>> BEGIN INPUT RECORDS

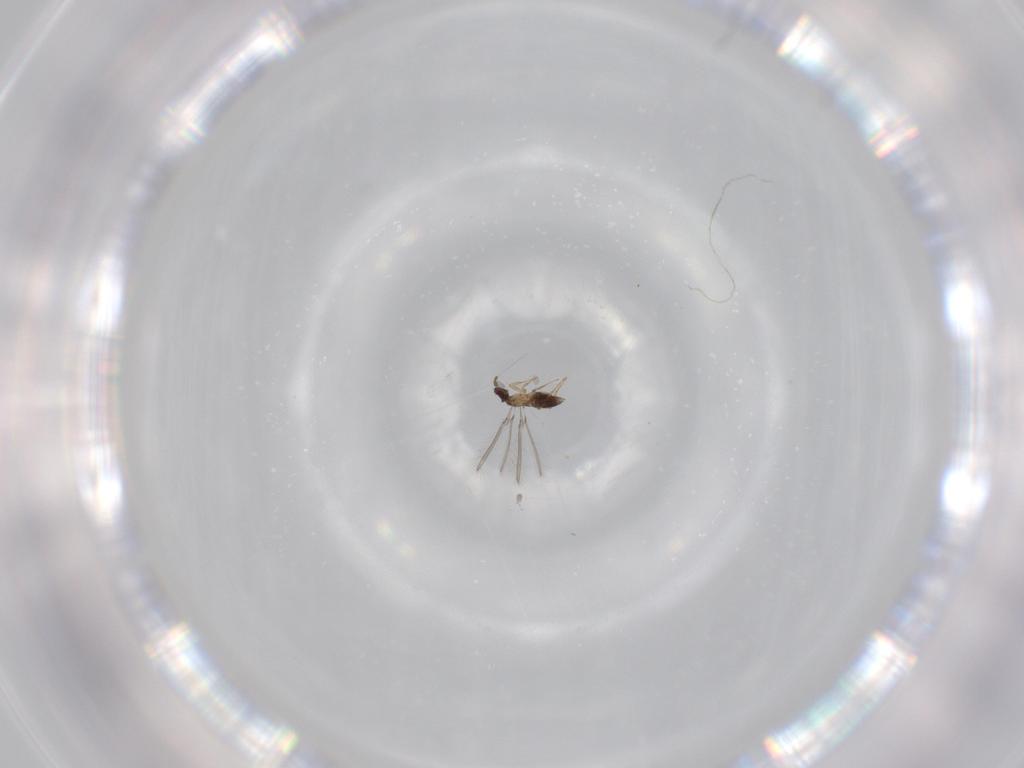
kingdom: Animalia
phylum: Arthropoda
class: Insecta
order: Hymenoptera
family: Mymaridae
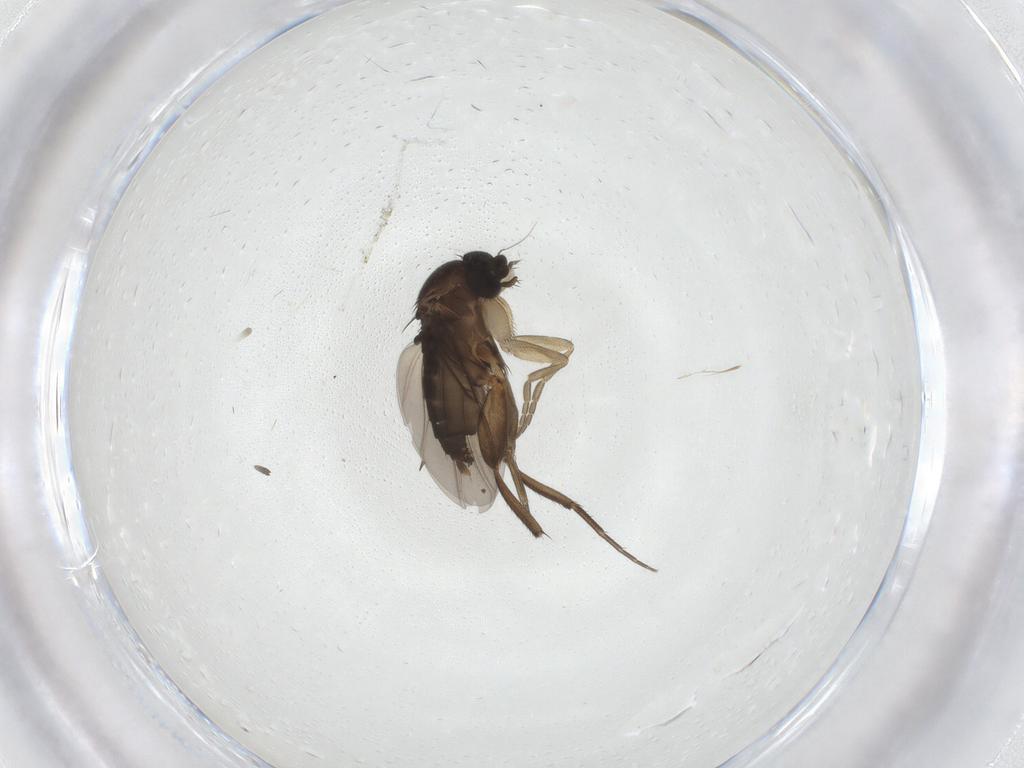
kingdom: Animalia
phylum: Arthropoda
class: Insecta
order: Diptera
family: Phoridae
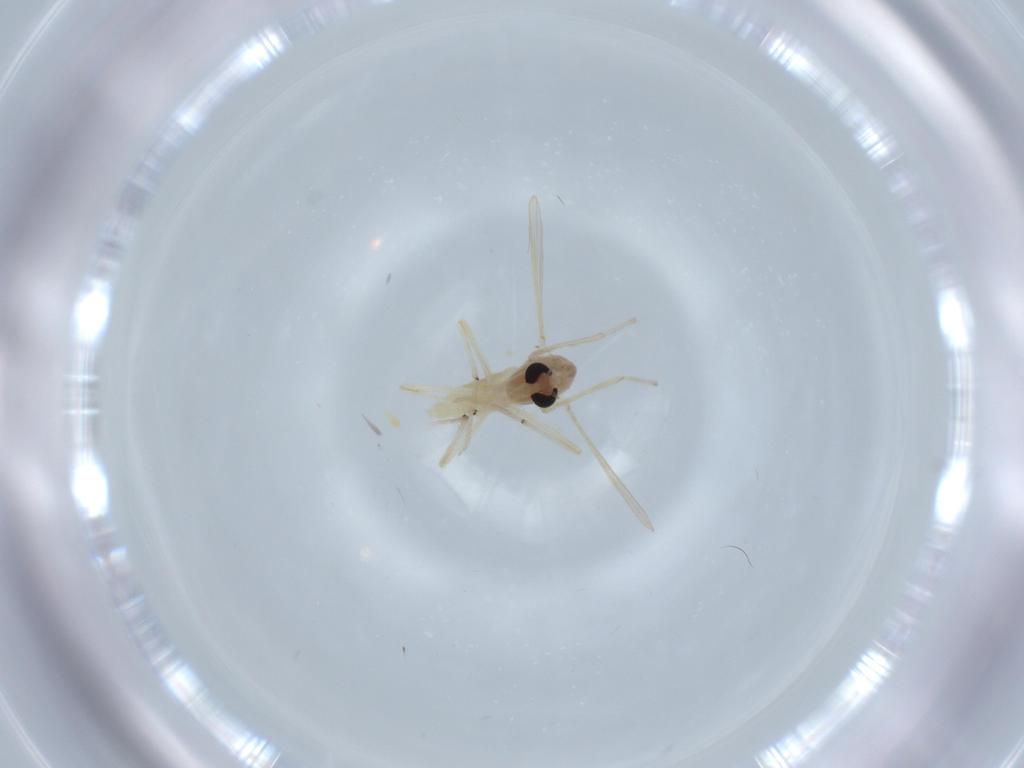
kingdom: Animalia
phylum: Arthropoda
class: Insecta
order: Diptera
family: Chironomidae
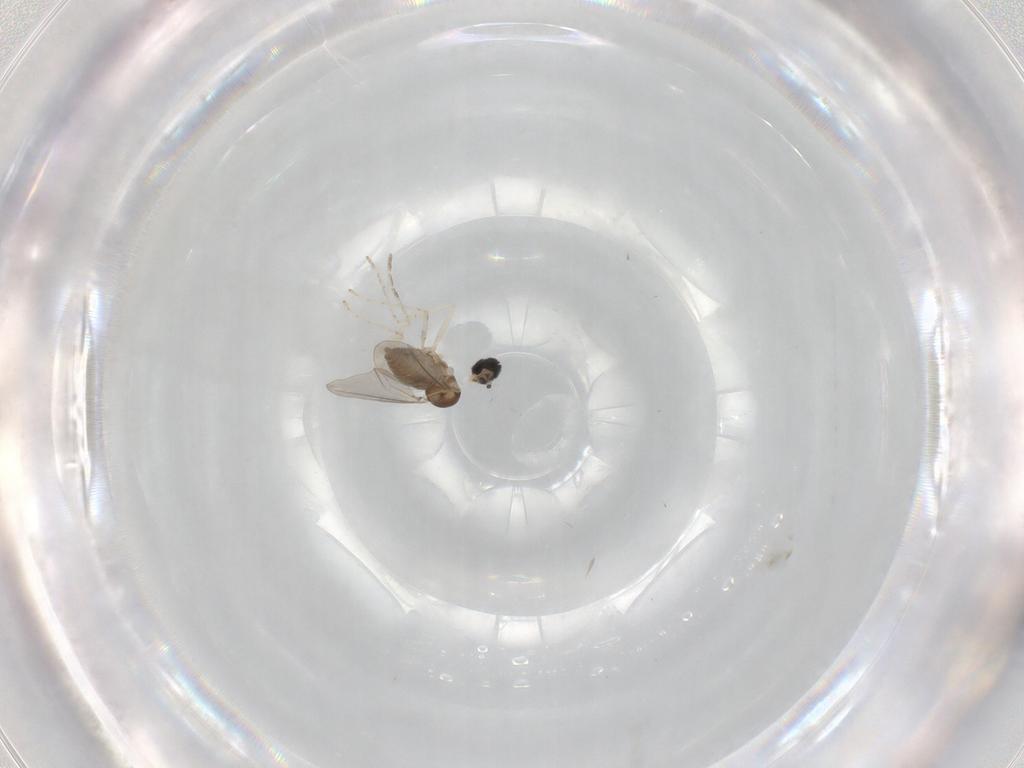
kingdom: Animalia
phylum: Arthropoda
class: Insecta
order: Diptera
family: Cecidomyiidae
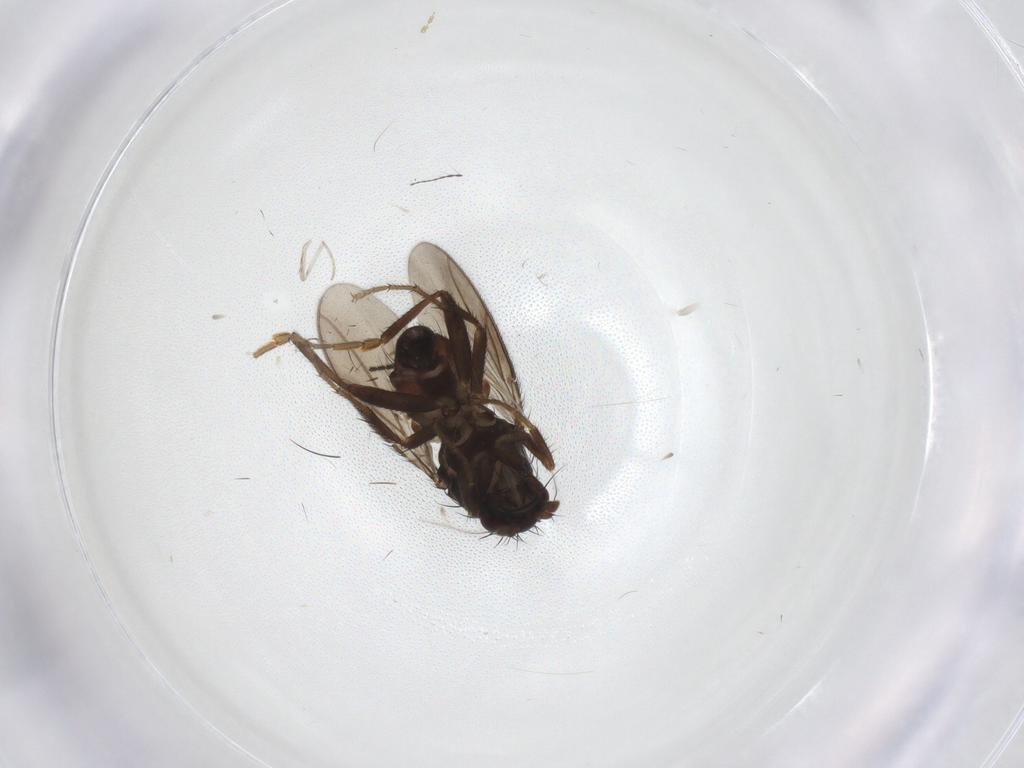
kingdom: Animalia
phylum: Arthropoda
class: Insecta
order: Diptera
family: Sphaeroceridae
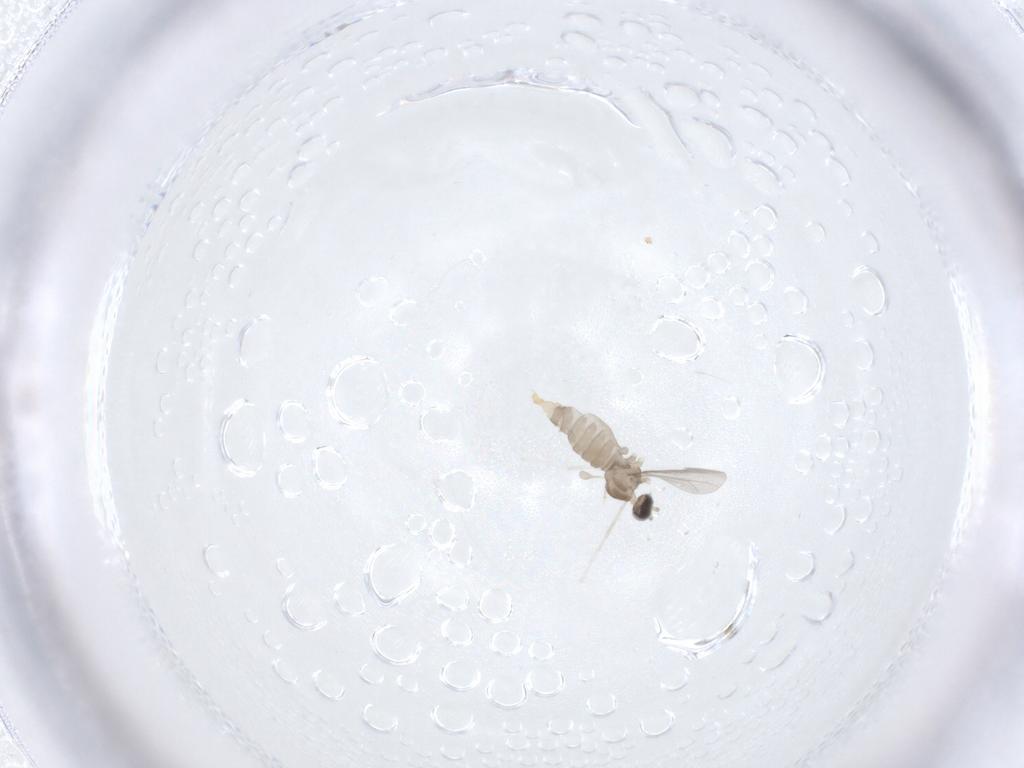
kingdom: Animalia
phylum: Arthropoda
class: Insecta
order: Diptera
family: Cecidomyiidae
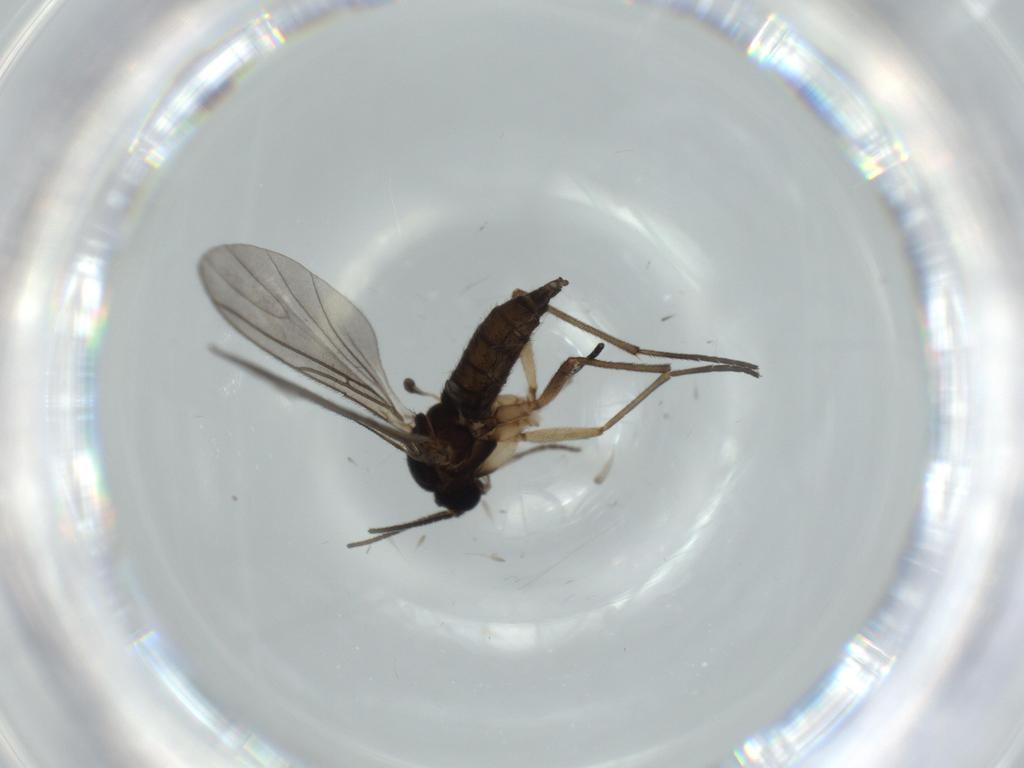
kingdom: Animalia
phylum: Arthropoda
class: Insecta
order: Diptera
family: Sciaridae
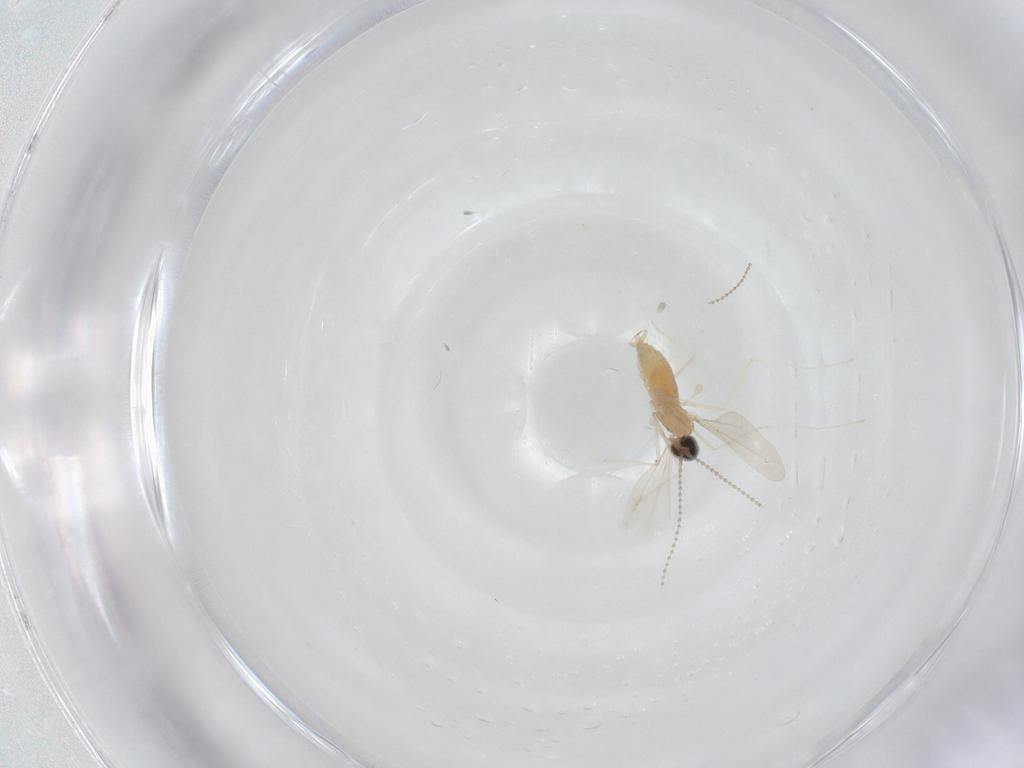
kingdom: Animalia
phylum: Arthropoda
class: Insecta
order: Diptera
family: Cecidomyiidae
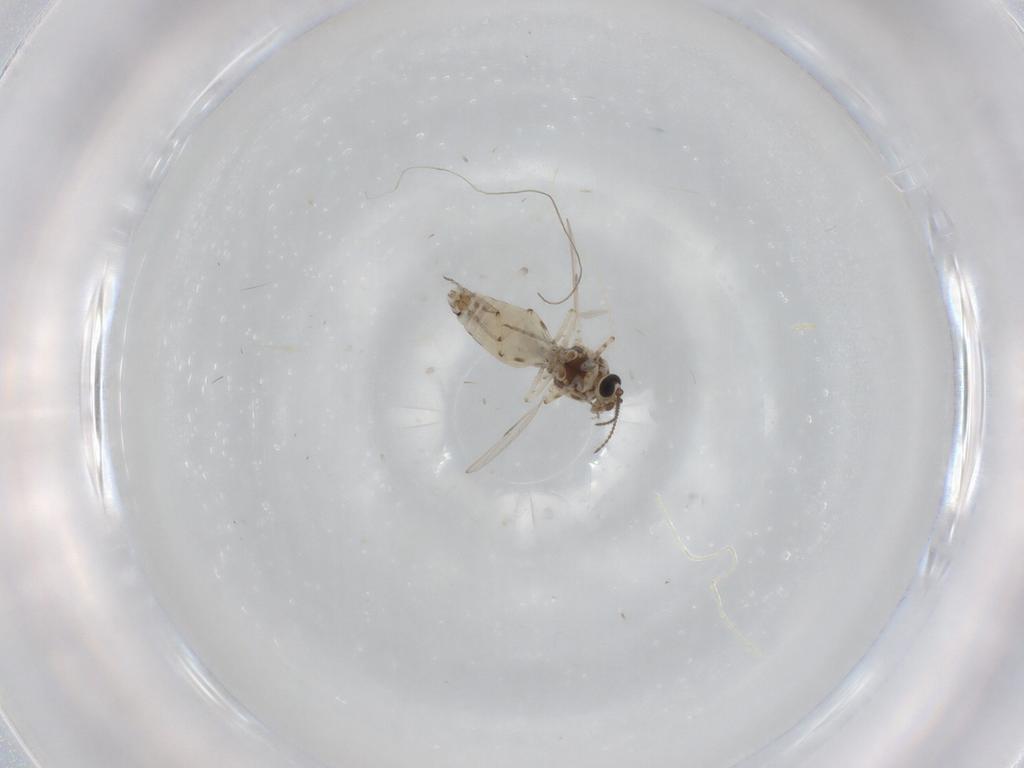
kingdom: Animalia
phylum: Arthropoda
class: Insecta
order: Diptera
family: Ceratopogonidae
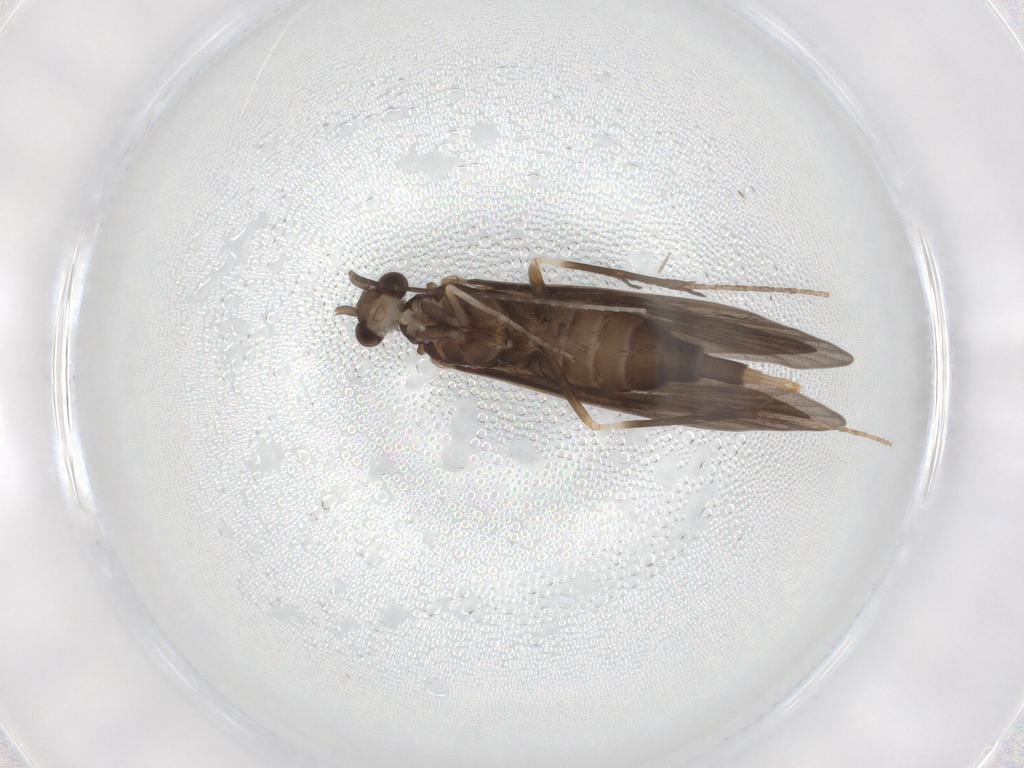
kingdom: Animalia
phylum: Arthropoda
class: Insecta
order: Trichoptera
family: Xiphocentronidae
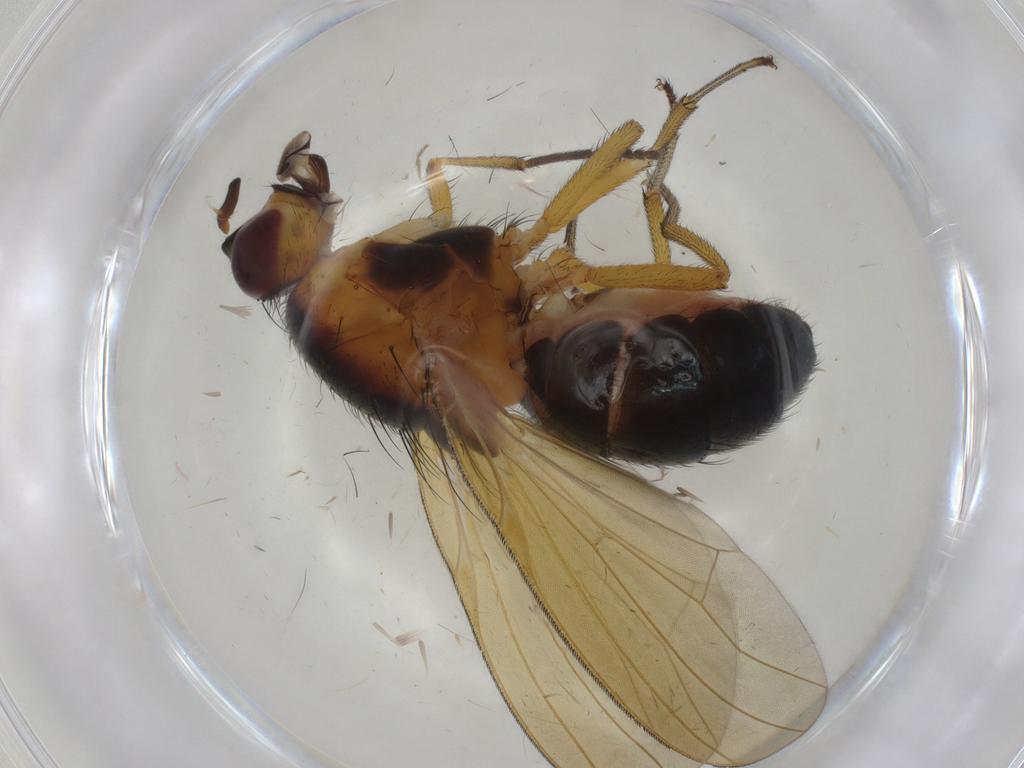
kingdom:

>> END INPUT RECORDS

#### SET PROBLEM:
Please give every line of the records above as a Markdown table with the columns Row and Line, numbering the rows and skipping blank lines. Leave the pictures out of your answer.

#### REPLY TO THE TASK:
| Row | Line |
|---|---|
| 1 | kingdom: Animalia |
| 2 | phylum: Arthropoda |
| 3 | class: Insecta |
| 4 | order: Hymenoptera |
| 5 | family: Mymaridae |
| 6 | kingdom: Animalia |
| 7 | phylum: Arthropoda |
| 8 | class: Insecta |
| 9 | order: Diptera |
| 10 | family: Phoridae |
| 11 | kingdom: Animalia |
| 12 | phylum: Arthropoda |
| 13 | class: Insecta |
| 14 | order: Diptera |
| 15 | family: Chironomidae |
| 16 | kingdom: Animalia |
| 17 | phylum: Arthropoda |
| 18 | class: Insecta |
| 19 | order: Diptera |
| 20 | family: Cecidomyiidae |
| 21 | kingdom: Animalia |
| 22 | phylum: Arthropoda |
| 23 | class: Insecta |
| 24 | order: Diptera |
| 25 | family: Sphaeroceridae |
| 26 | kingdom: Animalia |
| 27 | phylum: Arthropoda |
| 28 | class: Insecta |
| 29 | order: Diptera |
| 30 | family: Cecidomyiidae |
| 31 | kingdom: Animalia |
| 32 | phylum: Arthropoda |
| 33 | class: Insecta |
| 34 | order: Diptera |
| 35 | family: Sciaridae |
| 36 | kingdom: Animalia |
| 37 | phylum: Arthropoda |
| 38 | class: Insecta |
| 39 | order: Diptera |
| 40 | family: Cecidomyiidae |
| 41 | kingdom: Animalia |
| 42 | phylum: Arthropoda |
| 43 | class: Insecta |
| 44 | order: Diptera |
| 45 | family: Ceratopogonidae |
| 46 | kingdom: Animalia |
| 47 | phylum: Arthropoda |
| 48 | class: Insecta |
| 49 | order: Trichoptera |
| 50 | family: Xiphocentronidae |
| 51 | kingdom: |